→ **TEXTE FOURNI**:
Protesters stage a gathering in support of Palestine on the sidelines of a rally as part of a nationwide day of demonstrations called by French trade unions to demand wage hikes and gender equality, in front of the courthouse of Lyon, central-eastern France, on October 13, 2023. (Photo by JEFF PACHOUD / AFP)

Au-delà du choc des images, soutenir la résistance palestinienne

Cher supporter indéfectible d’Israël, tu m’as demandé si je pourrais être amie avec un résistant palestinien qui use de son arme contre des civils. Voici ma réponse.

La réponse est non. Je ne pourrais pas être amie avec un humain qui colle une balle dans la tête d’un autre être humain non armé et sans défense, ou qui commet une autre atrocité du même genre. Peu importe ses souffrances passées et son vécu, peu importe la justesse de son combat, je ne pourrais pas copiner, aller boire des coups et me taper des barres avec un individu capable d’assassiner de sang froid. C’est une réaction épidermique, cela va au-delà de l’intellect, des convictions politiques.

Je ne pourrais pas devenir amie avec lui, mais j’essayerais de comprendre. Tenter d’imaginer ce que ça fait de naître dans une enclave où la vie semble avoir moins de valeur qu’ailleurs ; où il est si facile de perdre un copain de classe, son père, sa soeur, un oncle, ou un instituteur, tué.e dans un des nombreux bombardements que mène régulièrement l’armée israélienne. Entendre en permanence le bourdonnement des drones au-dessus de sa tête et savoir qu’à tout moment, l’enfer venu du ciel peut recommencer. Faire des études, mais n’avoir aucune perspective d’avenir. Car quand on vit sous blocus, on n’a pas le droit de rêver, juste de survivre. Servir de main-d’oeuvre sous-payée à une puissance occupante qui, en plus, ferme quand ça lui chante les points de passage qui permettent à cette même main-d’oeuvre de se rendre au travail, la privant de son unique moyen de subsistance.

Je peux comprendre la rage, le désespoir, la perte de repères d’un individu qui aurait grandi dans un tel environnement et qui, pour peu qu’il ait moins de 20 ans, n’aurait jamais rien connu d’autre. Mais en tant qu’être humain, je ne peux pas accepter, soutenir et cautionner un militant qui commet des atrocités.

Pourtant, ne comptez pas sur moi pour, à travers lui, condamner la résistance palestinienne dans son ensemble. Des images de violences insoutenables perpétrées par des combattants palestiniens, comme tout le monde, j’en ai vu au J.T. Mais, via d’autres canaux, j’ai aussi vu des images d’otages israéliens conduits à l’hôpital pour qu’on soigne leurs blessures, ou des civils témoignant à la télévision israélienne s’être trouvés nez à nez avec des combattants qui ne les ont pas touchés. Dans tout épisode de guerre, certains perdent leur boussole morale et d’autres la maintiennent quoiqu’il arrive. C’est une réalité qui s’applique aussi aux résistants palestiniens et qu’on ne peut masquer, sauf à vouloir se faire le relai de la propagande d’Israël en les dépeignant comme des bêtes humaines.

→ **BLOC DE DONNÉES**:
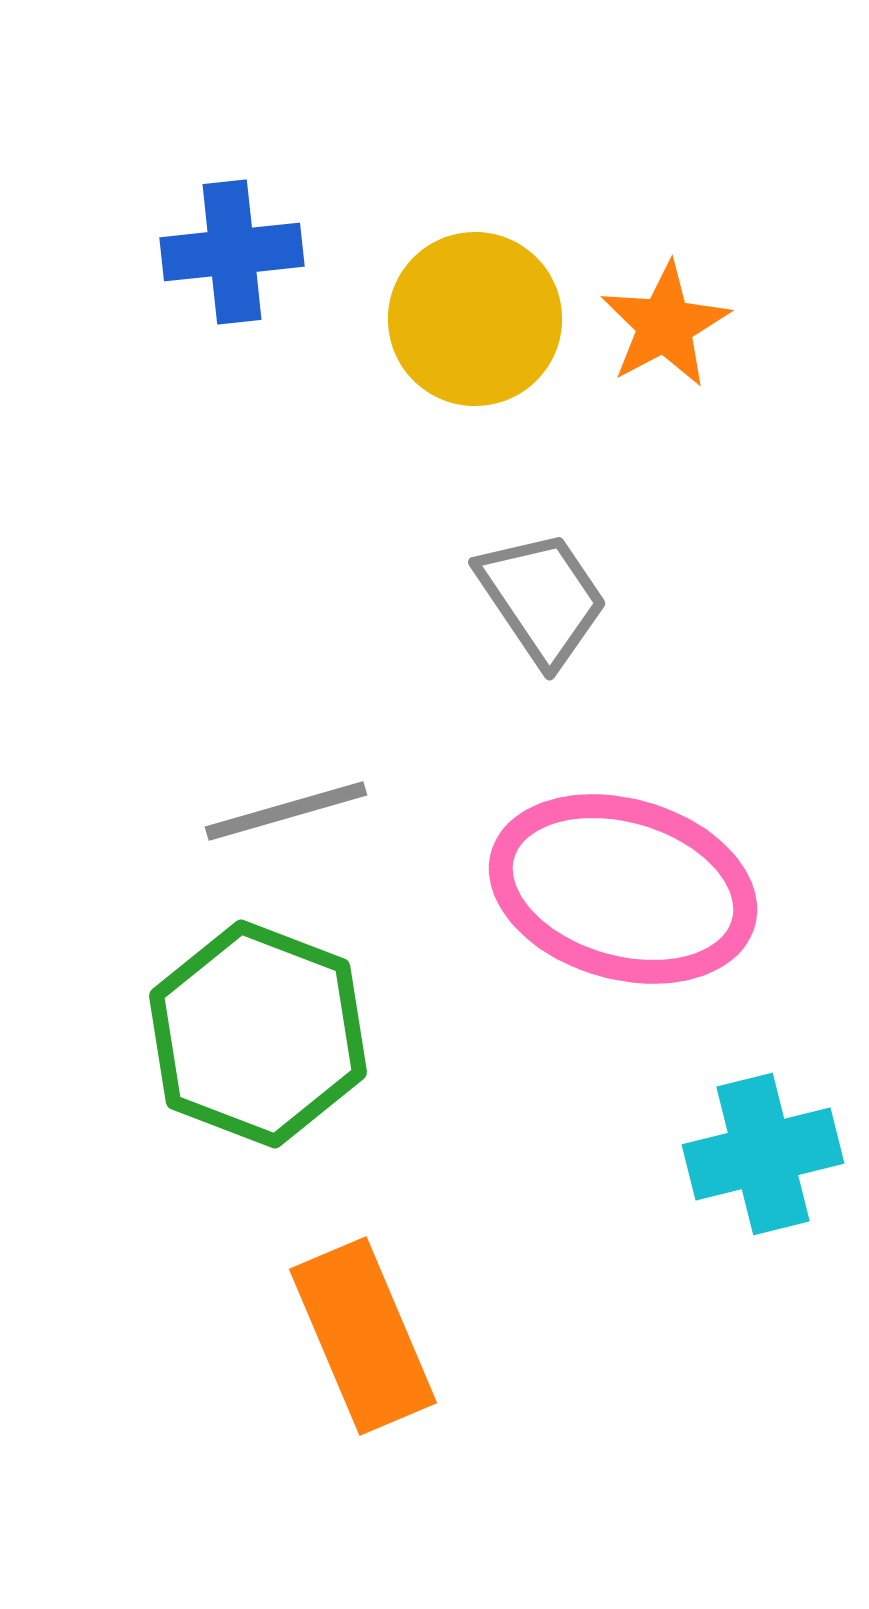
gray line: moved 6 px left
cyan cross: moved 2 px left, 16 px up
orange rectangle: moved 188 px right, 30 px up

→ **TRAVAIL À FAIRE**: Poursuivez le texte sur la résistance palestinienne après sa dernière phrase. Le listing ci-dessus provient d'une autre source.

→ **RÉPONSE ATTENDUE**:
Surtout, ne comptez pas sur moi pour, bien au chaud à l’abri en Europe, faire des leçons d’éthique et décréter comment un mouvement de résistance, qui dispose de moyens ridicules au regard de la puissance de feu d’Israël, devrait agir ou non. Ne comptez pas sur moi pour me joindre à celles et ceux qui, ici, affirment que « le Hamas déforce la résistance palestinienne ». Ça, c’est aux Palestiniens et aux Palestiniennes d’en juger. Or, ni à Gaza, ni en Cisjordanie, ni à Jérusalem, nous n’avons assisté à des mouvements de colère contre les actions des groupes armés. Ne demandez pas à un peuple qui, pour reprendre les mots de l’historien israélien Ilan Pappé, est la cible d’un génocide lent, de condamner des actions qui ne feraient tout au plus qu’accélérer sa destruction programmée. Ne demandez pas à ce même peuple de pleurer de jeunes Israéliens tués lors d’une rave-party quand, quasi chaque semaine, une mère palestinienne enterre son enfant victime des colons ou de l’armée, dans le silence le plus total de nos médias en Occident.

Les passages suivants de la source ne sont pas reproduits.